Fat Cats, Literally: New Study Finds Felines Are Getting Chubbier

GUELPH, Ontario — The term “fat cat” is thrown around quite frequently, but usually not to describe actual cats. Well, a new study out of the University of Guelph finds that cats are indeed getting fatter. According to researchers, cats continue gaining weight well into adulthood, and the average weight of a neutered, adult domestic cat has increased over the past twenty years or so.

Most people assume that cats, on average, maintain a steady weight after maturing out of their kitten phase, but this new research indicates that cats’ weights continue to rise until they are around eight years old.

The authors analyzed data on 54 million weight measurements taken from over 19 million cats, the largest feline data pool ever used in a study, to try and produce some more definitive baseline information on what a healthy cat’s weight projection throughout life should look like.

“As humans, we know we need to strive to maintain a healthy weight, but for cats, there has not been a clear definition of what that is. We simply didn’t have the data,” explains Prof. Theresa Bernardo in a statement. “Establishing the pattern of cat weights over their lifetimes provides us with important clues about their health.”

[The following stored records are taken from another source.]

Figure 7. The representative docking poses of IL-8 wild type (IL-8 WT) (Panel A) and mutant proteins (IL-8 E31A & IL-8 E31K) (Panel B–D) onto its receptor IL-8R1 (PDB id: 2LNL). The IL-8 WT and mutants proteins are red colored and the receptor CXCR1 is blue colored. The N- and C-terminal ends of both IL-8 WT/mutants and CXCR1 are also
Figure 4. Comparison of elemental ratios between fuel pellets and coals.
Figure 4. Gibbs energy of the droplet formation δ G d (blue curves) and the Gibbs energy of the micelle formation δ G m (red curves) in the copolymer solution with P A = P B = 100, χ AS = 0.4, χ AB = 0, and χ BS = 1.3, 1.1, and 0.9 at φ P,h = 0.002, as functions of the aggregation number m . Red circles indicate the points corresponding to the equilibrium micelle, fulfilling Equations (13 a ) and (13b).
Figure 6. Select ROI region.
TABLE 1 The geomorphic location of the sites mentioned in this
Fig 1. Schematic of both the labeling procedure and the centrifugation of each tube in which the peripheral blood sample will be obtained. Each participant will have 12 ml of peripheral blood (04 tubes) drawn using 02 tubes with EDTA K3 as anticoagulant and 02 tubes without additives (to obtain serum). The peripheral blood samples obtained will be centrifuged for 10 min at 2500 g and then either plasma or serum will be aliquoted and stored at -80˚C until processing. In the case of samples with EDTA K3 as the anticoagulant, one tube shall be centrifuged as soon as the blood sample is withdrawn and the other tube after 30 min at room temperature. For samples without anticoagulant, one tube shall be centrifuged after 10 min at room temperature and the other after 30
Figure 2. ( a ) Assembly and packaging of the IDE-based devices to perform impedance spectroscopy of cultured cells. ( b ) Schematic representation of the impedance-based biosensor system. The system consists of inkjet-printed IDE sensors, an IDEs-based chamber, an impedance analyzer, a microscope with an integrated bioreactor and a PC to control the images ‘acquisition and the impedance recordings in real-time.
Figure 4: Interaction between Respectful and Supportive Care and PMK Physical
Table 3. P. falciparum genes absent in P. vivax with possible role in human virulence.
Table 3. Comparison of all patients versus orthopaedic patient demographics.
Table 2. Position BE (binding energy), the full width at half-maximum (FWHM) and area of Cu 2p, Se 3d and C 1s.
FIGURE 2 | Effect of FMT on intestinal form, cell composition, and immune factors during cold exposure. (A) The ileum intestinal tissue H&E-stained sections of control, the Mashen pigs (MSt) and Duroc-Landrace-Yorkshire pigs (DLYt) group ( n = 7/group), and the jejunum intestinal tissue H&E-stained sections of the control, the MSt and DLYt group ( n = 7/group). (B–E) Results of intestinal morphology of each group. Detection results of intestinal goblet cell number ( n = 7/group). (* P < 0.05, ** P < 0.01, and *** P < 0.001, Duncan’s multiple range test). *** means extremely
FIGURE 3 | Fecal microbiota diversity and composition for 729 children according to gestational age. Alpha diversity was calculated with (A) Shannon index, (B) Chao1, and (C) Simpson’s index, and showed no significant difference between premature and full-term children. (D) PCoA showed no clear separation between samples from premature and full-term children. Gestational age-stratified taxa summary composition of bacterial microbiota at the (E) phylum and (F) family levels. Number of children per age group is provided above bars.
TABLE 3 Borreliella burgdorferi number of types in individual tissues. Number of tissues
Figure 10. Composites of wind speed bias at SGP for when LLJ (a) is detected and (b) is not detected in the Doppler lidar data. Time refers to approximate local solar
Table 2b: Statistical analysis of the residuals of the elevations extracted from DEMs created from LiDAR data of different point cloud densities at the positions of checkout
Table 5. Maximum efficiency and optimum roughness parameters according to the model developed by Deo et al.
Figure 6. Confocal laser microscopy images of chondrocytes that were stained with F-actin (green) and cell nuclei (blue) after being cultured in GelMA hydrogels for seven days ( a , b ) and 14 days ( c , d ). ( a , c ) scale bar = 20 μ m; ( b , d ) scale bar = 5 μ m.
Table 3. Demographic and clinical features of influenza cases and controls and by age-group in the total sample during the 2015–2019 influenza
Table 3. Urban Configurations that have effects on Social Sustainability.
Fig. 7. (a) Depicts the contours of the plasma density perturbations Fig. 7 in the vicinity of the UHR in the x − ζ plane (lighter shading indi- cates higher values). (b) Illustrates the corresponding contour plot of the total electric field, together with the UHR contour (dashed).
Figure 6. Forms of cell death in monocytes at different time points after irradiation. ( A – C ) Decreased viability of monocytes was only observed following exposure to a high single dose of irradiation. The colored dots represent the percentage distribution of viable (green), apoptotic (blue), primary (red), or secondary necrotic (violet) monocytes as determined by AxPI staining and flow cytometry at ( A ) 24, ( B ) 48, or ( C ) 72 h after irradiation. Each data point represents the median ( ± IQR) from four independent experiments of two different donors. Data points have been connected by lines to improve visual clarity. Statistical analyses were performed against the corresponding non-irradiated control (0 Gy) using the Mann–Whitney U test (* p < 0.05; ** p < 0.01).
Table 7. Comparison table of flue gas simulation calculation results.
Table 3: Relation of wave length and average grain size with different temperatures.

Researchers found that male cats typically reach higher overall weights than females, and spayed / neutered cats were more likely to pack on extra pounds. Among the four most common purebred breeds (Siamese, Persian, Himalayan and Maine Coon), cats usually hit their heaviest between six and 10 years old. However, other cat breeds seemed to be their heaviest at eight years old.

One of the study’s most interesting findings is that the average weight of an eight-year old neutered domestic cat rose by just over half a pound between 1995 and 2005, and has stayed steady through 2015.

“It might not seem like much but half a pound is still a significant amount for a cat,” comments lead author Adam Campigotto. “We do have concerns with obesity in middle age, because we know that can lead to diseases for cats, such as diabetes, heart disease, osteoarthritis and cancer,”

The study asserts that just like humans look after their body weight, its important for cat owners to keep their feline friends’ weights in check.

“Cats tend to be overlooked because they hide their health problems and they don’t see a vet as often as dogs do. So one of our goals is to understand this so that we can see if there are interventions that can provide more years of healthy life to cats,” Campigotto says.

The study’s authors say they are already looking into additional studies on how to reduce weight gain in cats, including using an automated feeder that would release portioned meals throughout the day.

The study is published in the Journal of the American Veterinary Medical Association.